Return every line below that contains the string "start". Matching is case-sensitive.

MATERIALS PROVIDED

***

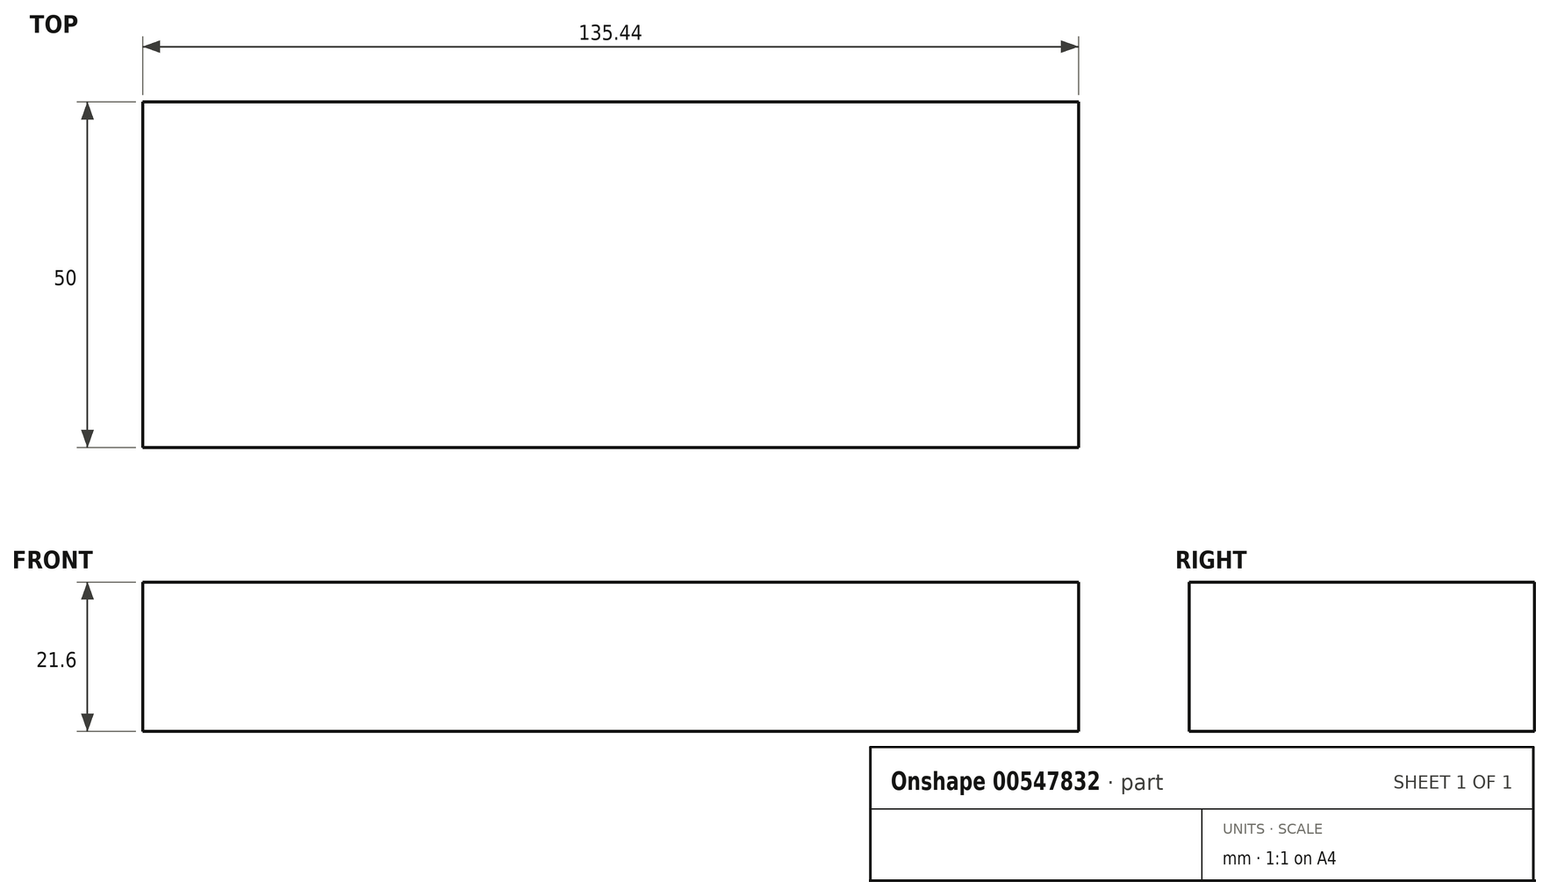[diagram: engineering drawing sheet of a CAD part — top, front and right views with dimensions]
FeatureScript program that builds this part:
annotation { "Feature Type Name" : "Feature", "Feature Type Description" : "" }
export const myFeature = defineFeature(function(context is Context, id is Id, definition is map)
    precondition{}
    {
        {
            var Q0;
            Q0=qCreatedBy(makeId("Front.planeOp"),FACE);
            var sketch = newSketch(context, id + "F0", { "sketchPlane" : qUnion([Q0])});
            skLineSegment(sketch, "E0.bottom", {"start": v(-64.99, 21.6) * mm, "end": v(70.45, 21.6) * mm});
            skLineSegment(sketch, "E0.top", {"start": v(-64.99, 0) * mm, "end": v(70.45, 0) * mm});
            skLineSegment(sketch, "E0.left", {"start": v(-64.99, 21.6) * mm, "end": v(-64.99, 0) * mm});
            skLineSegment(sketch, "E0.right", {"start": v(70.45, 21.6) * mm, "end": v(70.45, 0) * mm});
            skSolve(sketch);
        }
        {
            var Q0;
            Q0 = qSketchRegion(id + "F0", true);
            extrude(context, id + "F1", {"entities" : qUnion([Q0]), "depth" : 50 * mm, "offsetDistance" : 25 * mm});
        }
    });
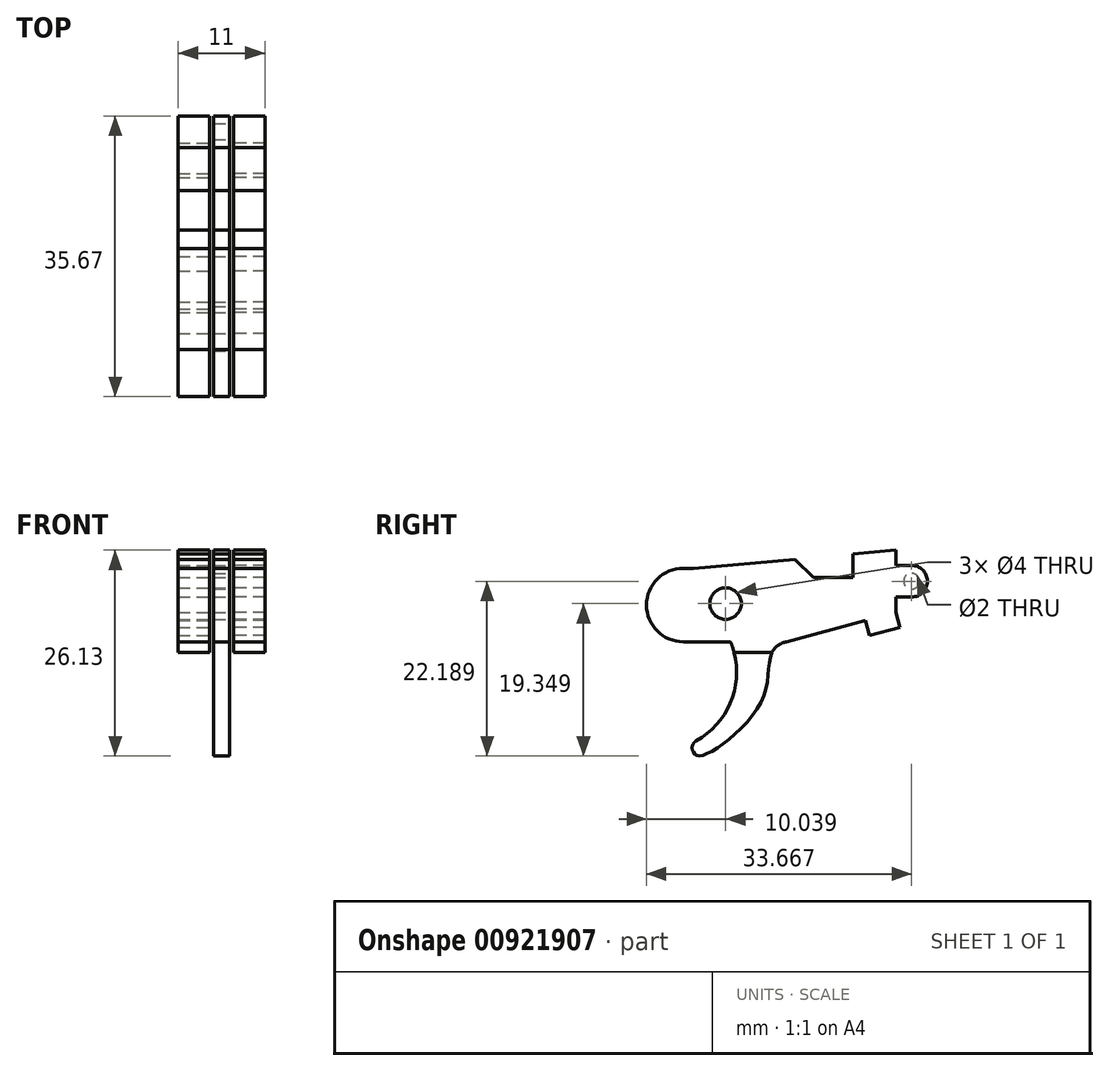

***

THE OUTPUT
            skLineSegment(sketch, "E0.bottom", {"start": v(-64.99, 21.6) * mm, "end": v(70.45, 21.6) * mm});
            skLineSegment(sketch, "E0.top", {"start": v(-64.99, 0) * mm, "end": v(70.45, 0) * mm});
            skLineSegment(sketch, "E0.left", {"start": v(-64.99, 21.6) * mm, "end": v(-64.99, 0) * mm});
            skLineSegment(sketch, "E0.right", {"start": v(70.45, 21.6) * mm, "end": v(70.45, 0) * mm});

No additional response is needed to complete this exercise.